» **AIM OF THE EXERCISE**
Once the line with "the bed at point (37, 390) 685 -604" is found in the entries below, print it and each following line exactly, stopping after the line with "Image formed with"; print nothing else.

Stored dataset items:

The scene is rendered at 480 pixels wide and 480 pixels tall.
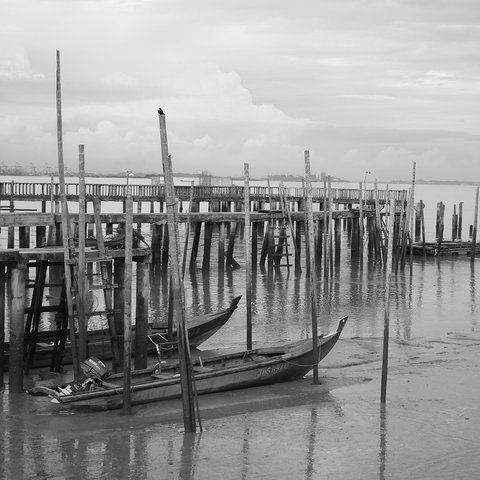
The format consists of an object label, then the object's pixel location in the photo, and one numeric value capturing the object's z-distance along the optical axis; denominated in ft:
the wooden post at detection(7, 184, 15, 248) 103.32
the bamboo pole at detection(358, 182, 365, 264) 112.27
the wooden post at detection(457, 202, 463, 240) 147.64
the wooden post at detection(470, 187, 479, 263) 123.54
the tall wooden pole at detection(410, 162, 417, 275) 105.57
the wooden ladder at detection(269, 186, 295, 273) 104.78
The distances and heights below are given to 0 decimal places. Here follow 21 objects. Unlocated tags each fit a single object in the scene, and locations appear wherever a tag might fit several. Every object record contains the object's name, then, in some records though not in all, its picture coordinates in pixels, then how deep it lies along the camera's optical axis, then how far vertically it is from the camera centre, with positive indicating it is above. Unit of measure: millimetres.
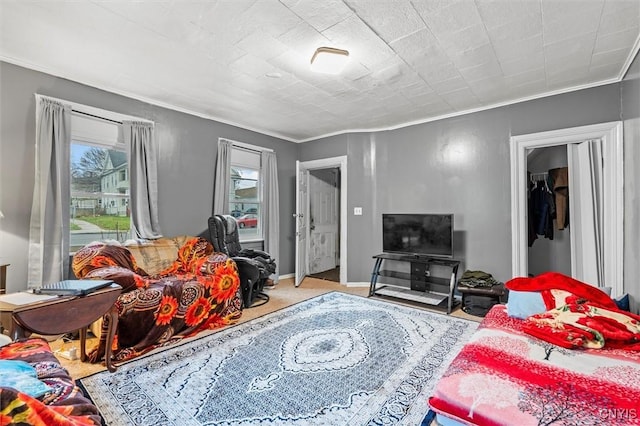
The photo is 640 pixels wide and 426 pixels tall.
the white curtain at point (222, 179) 4297 +587
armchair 3641 -491
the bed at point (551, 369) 1069 -656
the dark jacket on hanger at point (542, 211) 4219 +117
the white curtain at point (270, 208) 4945 +192
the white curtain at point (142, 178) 3492 +480
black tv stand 3866 -800
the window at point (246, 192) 4770 +441
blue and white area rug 1738 -1085
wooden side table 1643 -546
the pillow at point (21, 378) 1021 -563
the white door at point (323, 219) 5730 +12
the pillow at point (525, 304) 2025 -576
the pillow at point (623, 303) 2195 -605
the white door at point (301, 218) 4895 +27
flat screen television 3869 -196
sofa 2416 -620
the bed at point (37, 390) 685 -604
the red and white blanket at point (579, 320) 1608 -574
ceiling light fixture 2443 +1321
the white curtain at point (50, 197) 2832 +214
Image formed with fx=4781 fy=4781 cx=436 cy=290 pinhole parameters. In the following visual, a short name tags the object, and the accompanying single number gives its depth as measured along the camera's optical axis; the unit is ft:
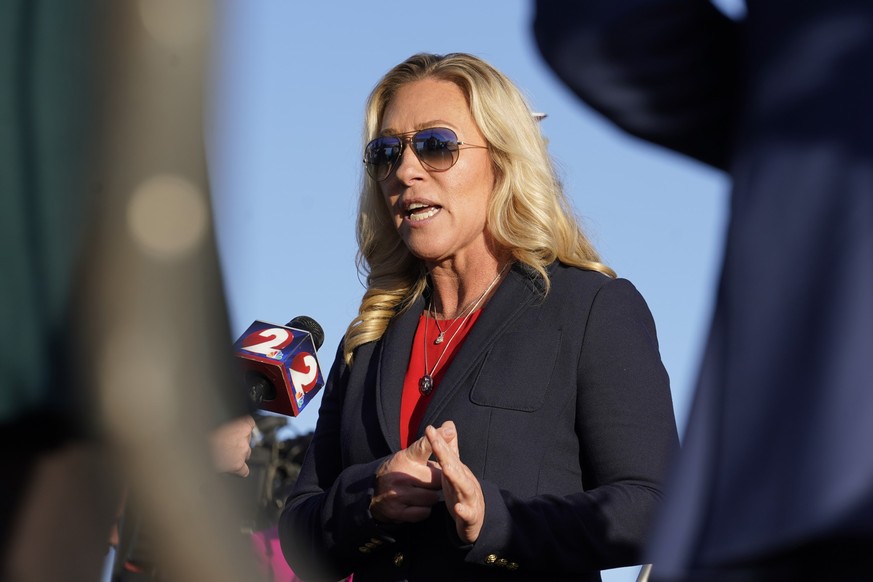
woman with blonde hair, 18.86
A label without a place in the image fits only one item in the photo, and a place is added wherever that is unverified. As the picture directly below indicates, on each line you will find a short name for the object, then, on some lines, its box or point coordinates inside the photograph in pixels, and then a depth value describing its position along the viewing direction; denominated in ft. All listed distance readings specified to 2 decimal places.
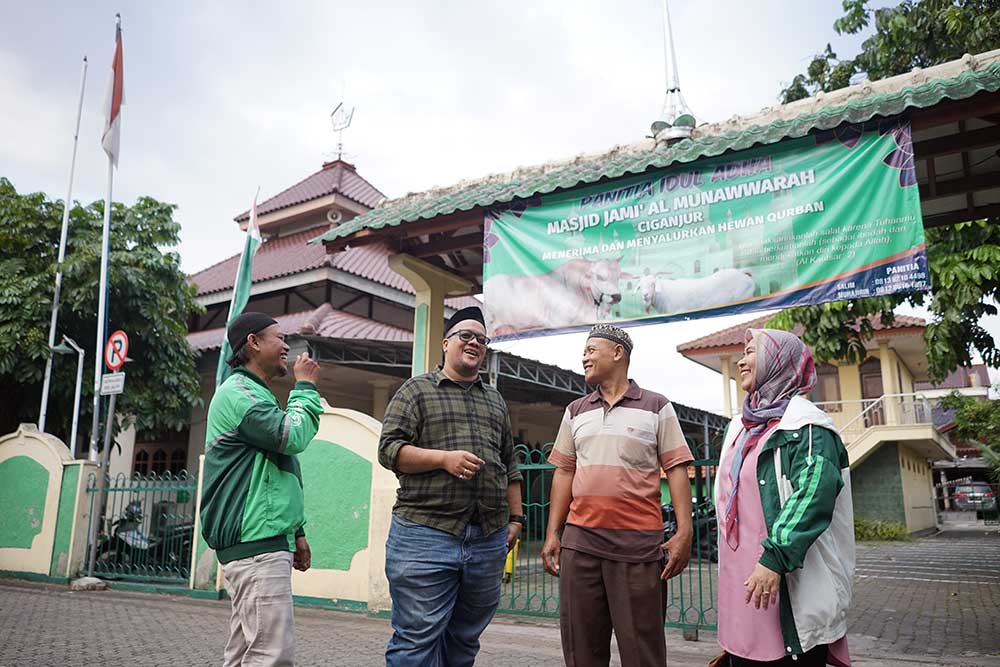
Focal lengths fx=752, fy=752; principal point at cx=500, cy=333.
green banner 16.16
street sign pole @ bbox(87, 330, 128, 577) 29.37
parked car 101.50
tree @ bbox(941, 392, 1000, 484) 58.34
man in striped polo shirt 10.35
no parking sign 30.35
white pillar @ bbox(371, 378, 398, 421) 53.93
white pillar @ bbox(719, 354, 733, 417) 72.69
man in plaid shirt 9.46
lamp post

» **ANSWER TO THIS PROBLEM**
the bed at point (37, 390) 685 -604
the red and white blanket at point (579, 320) 1608 -574
ceiling light fixture 2443 +1321
the white curtain at point (50, 197) 2832 +214
Image formed with fx=4781 fy=4781 cx=436 cy=290 pinhole parameters. In the following visual, a short name tags the object, and the accompanying single number gives its depth as measured along the camera's optical axis; the unit is ft:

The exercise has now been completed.